INSIDE BINGHAMTON UNIVERSITY
Kumbhakar named distinguished professor
The State University of New York Board of Trustees recently appointed Subal Kumbhakar to a distinguished professorship.
Distinguished Professor Subal Kumbhakar
Distinguished Professor Subal Kumbhakar
A letter from Chancellor John Ryan noted that the Binghamton economics professor has made “seminal contributions in developing the new field of frontier analysis” and done “pioneering work in the econometric estimation of efficiency, productivity and technical change.”
Kumbhakar, who holds master’s and doctoral degrees in economics from the University of Southern California, came to Binghamton in 2001 from the University of Texas at Austin, where he had taught since 1986.
Very few people attain the rank of distinguished professor. Fewer than 20 Binghamton faculty members and professors emeritus now hold the title, which is awarded to individuals who have achieved national or international prominence and a distinguished reputation in their field.
In her letter nominating him for the honor, President Lois B. DeFleur noted that Kumbhakar has more than 700 scholarly citations and has given nearly a hundred invited and keynote lectures. “His accomplishments unquestionably measure up to the high standards for this promotion,” she said last week. “He is not only an exceptional scholar but also a remarkable teacher. His ability to convey both the complexity and excitement of his field to all students is a special talent.”
Kumbhakar’s research focuses on productivity and efficiency. Studying efficiency ensures that resources are optimally used, he said. This is especially true for industries that are regulated by the government. Inefficiency is likely to grow in an atmosphere where there’s less competitive pressure.
Efficiency studies give credibility and transparency to the activities of public service providers. In the private sector, a study that finds few problems can also provide a boost. It’s akin to a person who gets a clean bill of health from a doctor, Kumbhakar said.
Kumbhakar applies the concepts of efficiency to a set of data and tries to make sense of the results. He doesn’t collect the data himself, which has allowed him to focus on such diverse areas as agriculture, banking, fishing, manufacturing, transportation and public utilities in countries including Sweden, Norway, Finland, Spain, Romania, China, India, Japan and the United States.
Kumbhakar said he is excited to see more people putting his work to practical use lately. Governments, especially in the United Kingdom and Australia, are examining the efficiency of public services such as water and electric utilities and the rail system. Private efficiency studies in several European countries also use Kumbhakar’s techniques.
“Now some people are benefiting from the methods that I have been working on for many years,” he said. “This is gratifying.”
Kumbhakar’s interest in efficiency extends back to his dissertation. He’s now at work on a book with Hung-Jen Wang, who is visiting the University from Taiwan. In 2000, he published Stochastic Frontier Analysis with co-author Knox Lovell, which is well received among researchers in this field.
“I was very pleased to hear about Professor Kumbhakar’s well-deserved promotion,” said Jean-Pierre Mileur, Harpur College dean. “He is one of the world’s best economists in his sub-field and an excellent colleague as well.”

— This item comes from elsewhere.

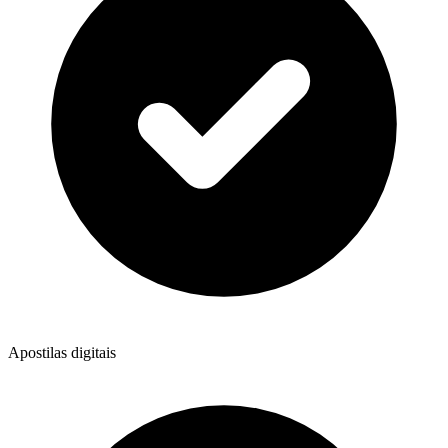
Apostilas digitais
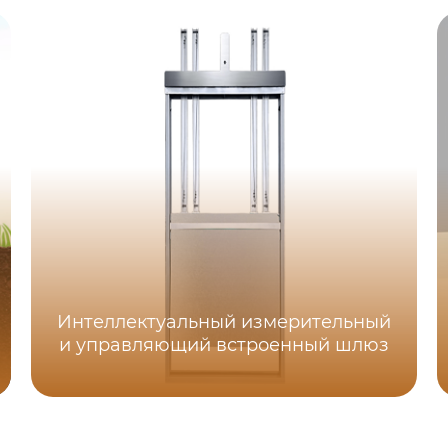
Интеллектуальный измерительный
и управляющий встроенный шлюз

Kumbhakar said he enjoys the open and friendly atmosphere in Binghamton’s Economics Department. He appreciates the support of his colleagues and Mileur. He also enjoys the view of the area’s rolling hills from his 10th floor office in the Library Tower.
Kumbhakar traveled a long road to Binghamton University.
He’s from a remote village in India, a community so small that in ninth grade Kumbhakar did not have the traditional choice of studying the sciences. There simply was no science curriculum available at his school. He was, however, one of five students chosen for a special math class.
When he arrived at college in Calcutta, he found economics the most appealing subject. After graduation from Calcutta University, he taught at a university in India. His studies took him to California and then to Texas, where he taught for about 15 years.
Now Kumbhakar is truly a citizen of the world. Though he lives in Vestal with his wife and three daughters, he travels frequently. Last summer, for instance, he visited nine countries to deliver lectures, work with colleagues and relax with his family. He is often invited to speak at efficiency and productivity conferences around the world and in 1997 received an honorary doctorate from Gothenburg University in Sweden.
Today, Kumbhakar’s the one challenging young people to grasp new concepts in mathematics as they relate to statistics and econometrics.
Kumbhakar understands that these topics can be dry, but insists that they’re fascinating once one knows enough about them. The trick is bringing his students past that threshold. He finds that computers make it easier to bring practical examples from his work into the classroom.
He said: “I try to tell the students, ‘It’s difficult but it’s still worth going through it because this will be the most useful skill in your life as an economist.’”
That has certainly been true for Kumbhakar, who contrasted growing up in that remote village with his current life this way: “First you were looking through a pinhole. And now the whole window has opened up.”